ENTRIES PROVIDED:
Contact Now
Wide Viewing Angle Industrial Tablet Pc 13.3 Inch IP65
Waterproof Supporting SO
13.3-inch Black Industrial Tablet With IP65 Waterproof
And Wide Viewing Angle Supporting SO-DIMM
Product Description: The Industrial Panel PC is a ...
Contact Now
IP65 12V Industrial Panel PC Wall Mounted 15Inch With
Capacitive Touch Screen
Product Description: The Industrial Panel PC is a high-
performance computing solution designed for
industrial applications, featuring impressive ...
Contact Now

HOW TO COMPLETE THIS TASK: Reproduce every line of the material above verbatim, in its original order.

WRITTEN ANSWER:
Contact Now
Wide Viewing Angle Industrial Tablet Pc 13.3 Inch IP65
Waterproof Supporting SO
13.3-inch Black Industrial Tablet With IP65 Waterproof
And Wide Viewing Angle Supporting SO-DIMM
Product Description: The Industrial Panel PC is a ...
Contact Now
IP65 12V Industrial Panel PC Wall Mounted 15Inch With
Capacitive Touch Screen
Product Description: The Industrial Panel PC is a high-
performance computing solution designed for
industrial applications, featuring impressive ...
Contact Now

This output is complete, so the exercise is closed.